Given passage START

Over the summer months, I am working in the Office of Evaluation and Impact Assessment, within the U.S. Global Development Lab at USAID, assisting with the MERLIN Program. The MERLIN Program is made up of a mix of organizations each with their own specialty and strengths spanning from randomized control trials and complex systems modeling to social network analyses and developmental evaluation.
At the beginning of June 2016, The MERLIN Program held its first annual ‘Roundtable’ meeting, with all of its partners. Through participating in this event, two important contributions of the MERLIN Program emerged before me and addressed the shortcomings of my previous work in M&E.
First, the MERLIN Program represents the beginnings of a shift in attitude about how M&E activities relate to other aspects of a development program. When I went to work in Western Kenya, I was the M&E Specialist and everyone else either managed or implemented the program. This organizational structure set M&E aside as an add-on to the organization, rather than being integral to the fundamental objectives of the project. Given that most have little more than a guess (when we are being honest) as to what development programs will work best, when, where, and with whom; a necessary objective of any development project should be to generate evidence, learn, and adapt. This means that M&E needs to be at the forefront of the next generation of development projects.
Second, the specific role of the MERLIN Program is to implement and test several innovative, and more adaptive, methods of M&E within the contexts of USAID. In Western Kenya I managed a quasi-experimental evaluation with two data collection waves, when in hindsight what was actually needed was an evaluation methodology that provided more rapid feedback on various aspects of the program’s design. In order to expand the learning from M&E activities, the M&E toolbox itself needs to be dramatically expanded. Impact evaluations (either randomized control trials or quasi-experiments) play a huge and necessary role, but other methodologies are needed for situations where the environment is complex and change occurs in a nonlinear manner.
The MERLIN Program is currently piloting and testing each of its mechanisms. At the end of this initial stage, the MERLIN Program hopes to make recommendations for which of these mechanisms are suited for wider adoption into the MERL toolkit of USAID Operating Units and Implementing Partners. If these mechanisms prove to be relatively beneficial, then policymakers may (someday) begin to learn and adapt much more from their M&E activities.

Given passage END
Raw data START

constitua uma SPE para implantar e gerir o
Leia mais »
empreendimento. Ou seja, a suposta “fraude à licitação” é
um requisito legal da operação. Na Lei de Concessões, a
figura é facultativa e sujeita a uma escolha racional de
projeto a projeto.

Raw data END

> Problem to work on:
Retype the part of the MERLIN Program text starting at "At the beginning" and ending at "work in M&E.".

> Response for this exercise:
At the beginning of June 2016, The MERLIN Program held its first annual ‘Roundtable’ meeting, with all of its partners. Through participating in this event, two important contributions of the MERLIN Program emerged before me and addressed the shortcomings of my previous work in M&E.